- **Input material**
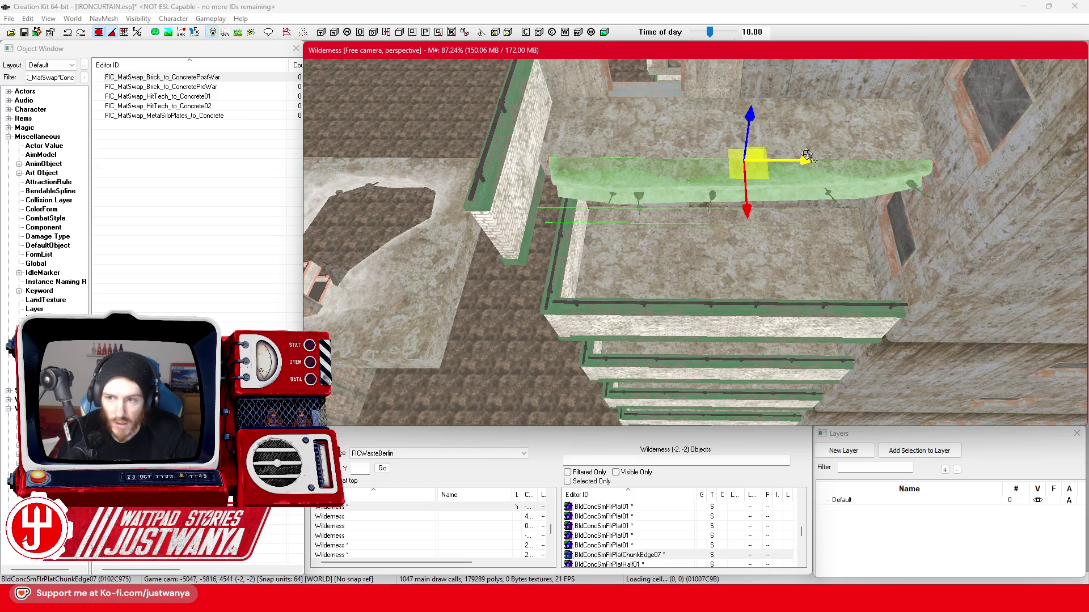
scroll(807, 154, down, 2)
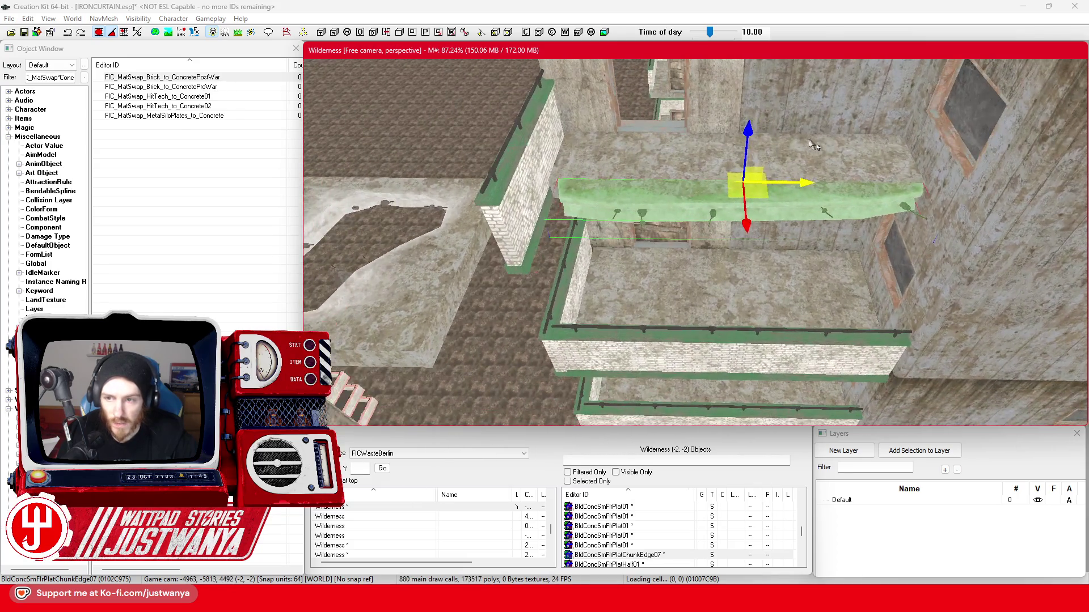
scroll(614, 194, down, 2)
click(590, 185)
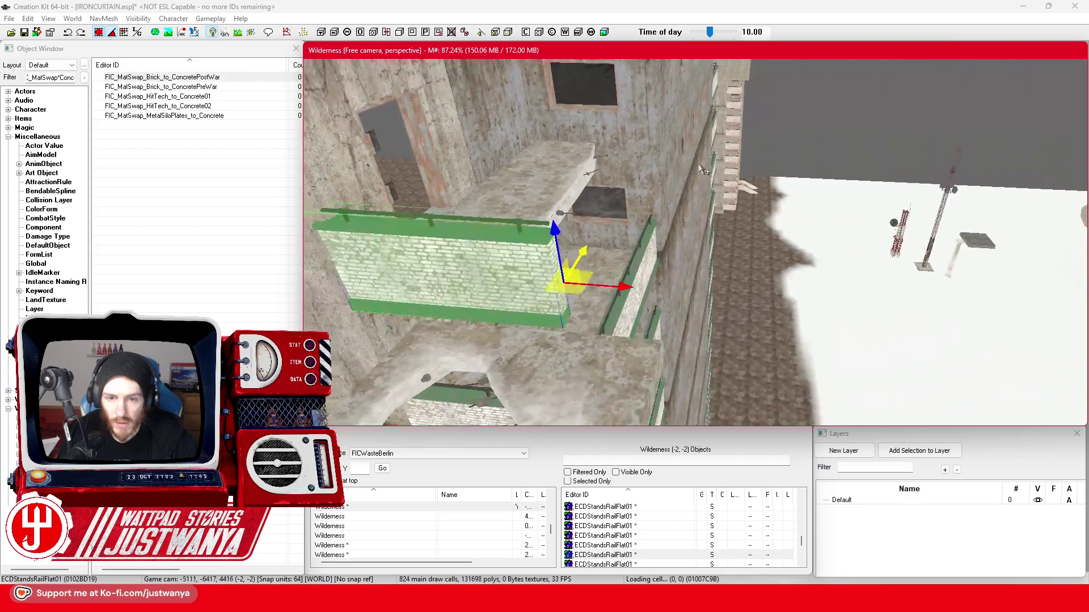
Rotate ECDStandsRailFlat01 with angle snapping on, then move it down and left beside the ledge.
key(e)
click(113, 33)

- **About this task**
Give the entries again exactly. Pictures stay out.

- **Answer section**
scroll(807, 154, down, 2)
scroll(614, 194, down, 2)
click(590, 185)
Rotate ECDStandsRailFlat01 with angle snapping on, then move it down and left beside the ledge.
key(e)
click(113, 33)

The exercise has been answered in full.